China is not squeamish about putting a price and index on its culture. In a quirky development last month, China launched its first cultural industry index at the Shenzhen Stock Exchange.

The Exchange, along with Shenzhen Securities Information Co, jointly issued the OCT Culture Index, with its basis set at 1000 points. Of the 99 listed cultural companies in the Mainland, 50 were chosen as ‘sample companies’ for the index. The OCT Index, which as of now hasn’t generated much notice, does signal a shifting trend - China’s determination to change its growth model.

In the 12th Five Year Plan, ‘culture’ was designated as a new ‘pillar industry’ and the sector is expected to account for more than 5 per cent of its gross domestic product by 2015. Enterprises providing culture-related services grew rapidly in 2011 and contributed 3 per cent to the overall economy. According to the National Bureau of Statistics, which has been tracking the sector closely, added value generated by those providing cultural and entertainment goods and services surged 21.96 per cent year on year to hit RMB 1.35 trillion in 2011.

Controlled promotion

Culture investors are looking at three trends in this now robust sector - traditional media, new media and entertainment industries such as film production companies and publishing houses. The cultural ministry has formulated a series of preferential policies over the past half decade to accelerate the growth of the cultural and creative sectors. The finance ministry too has decided to spend most of its annual budget for the culture industry on encouraging mergers and acquisitions, innovations and investment in overseas markets. These overseas activities, however, will be led by State-owned enterprises directly under the central government.

Since 2006, China has been at pains to change its reputation as a creator of only ‘propaganda material’. It has actually let go of government-funded cultural institutions and turning them into private enterprises. Tourists to China are invariably treated to flamboyant acrobatic shows, housed in aging opera houses from the Mao era. Over the years, more than 580 publishing houses, 3,000 bookstores, 850 movie producers and distributors, 57 public TV series producers and the marketing sectors of 38 Communist Party of China newspapers and journals have been restructured and turned into enterprises. Another 3,271 non-political newspapers and journals funded by the government have gone private as well.

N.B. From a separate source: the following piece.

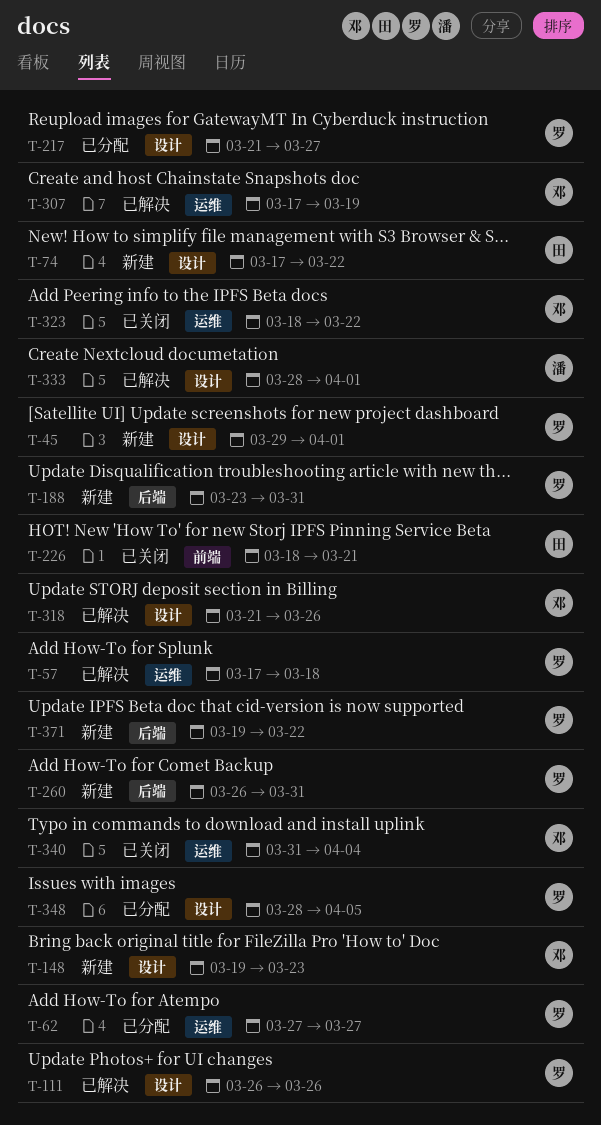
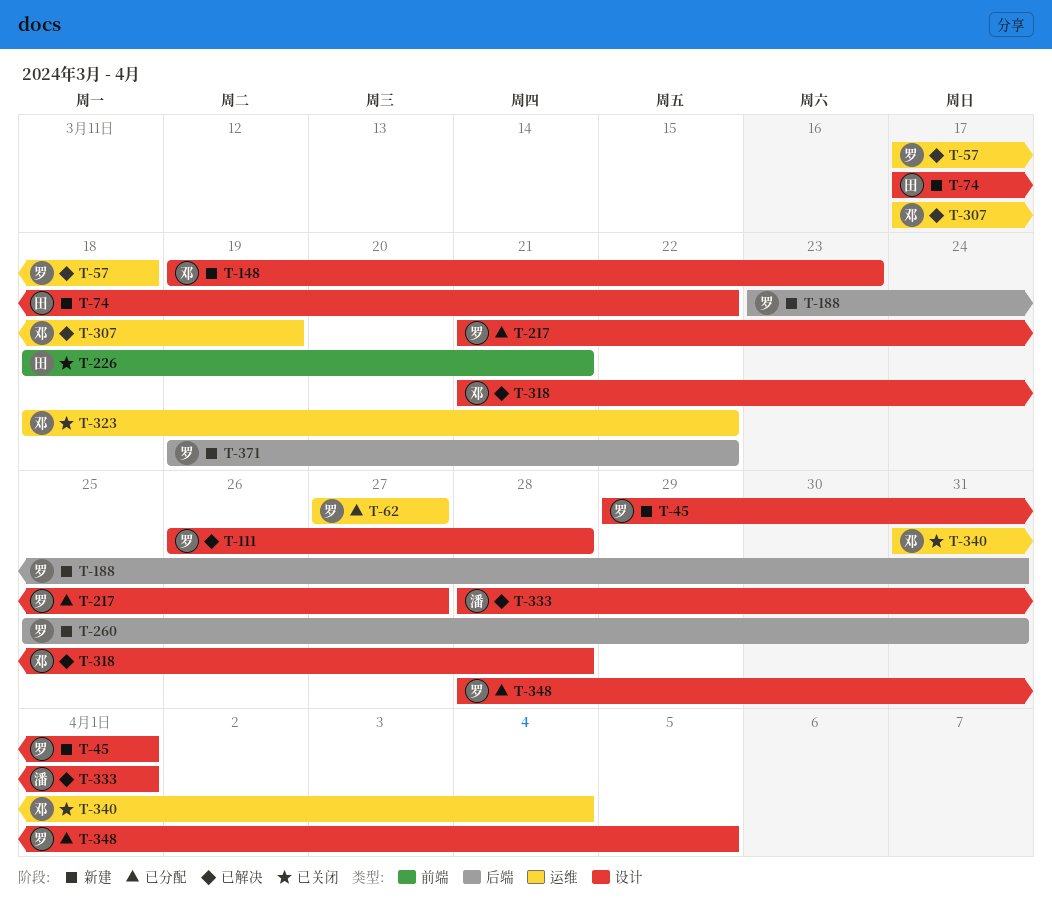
T-111, due: Mar 26 -> Mar 28
T-260, start: Mar 26 -> Mar 25
T-318, due: Mar 26 -> Mar 28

Mergers, acquisitions and public listings in the sector have gone up and the export volume of China’s core cultural products jumped from USD 3.08 billion in 2001 to USD 18.68 billion in 2011.

Big boys

The control scenario may be more demand-driven in future with some big boys backing this industry. Industrial and Commercial Bank of China, the country’s largest banker, has increased financial support. By the end of September, the lender extended RMB 90 billion in loans to the country’s cultural industry. This is up 36.32 per cent from the end of last year. The bank plans to issue at least 20 billion yuan in loans to the industry each year over the coming years.

Not just banks, but fund houses too are seeing big prospects. The China Culture Industry Investment Fund has plans to plough in more than RMB 1 billion into cultural and media enterprises until the end of year. The fund has so far invested in five leading cultural companies including Xinhuanet, the online portal of the official news agency Xinhua, and the state-owned publishing house China Publishing Group. The rapid expansion of this Fund indicates that cultural industries, such as film production houses and media outlets, too have become engines for economic growth in China.

‘Real economy’

Chinese lawmakers, however, have always placed greater faith in the ‘real economy’, than in stock movements, which why ‘culture’ too is being addressed in concrete ways. One strategy is to build innovative industrial parks to counter sluggish overseas demand and rising costs at home. The Beijing Marco Polo Cultural and Creative Industrial Park, which is being launched by the end of the year, is one such innovation which brings research, innovation in arts and crafts to export and finance options under one massive roof. Investments from Hong Kong too are on the rise, with projects ranging from TV copyright trade and construction of cultural parks.

The next generation of development of the services sector has started in China, with the ‘culture index’ at Shenzhen stock exchange playing a small part.

The writer is a freelance journalist based in China.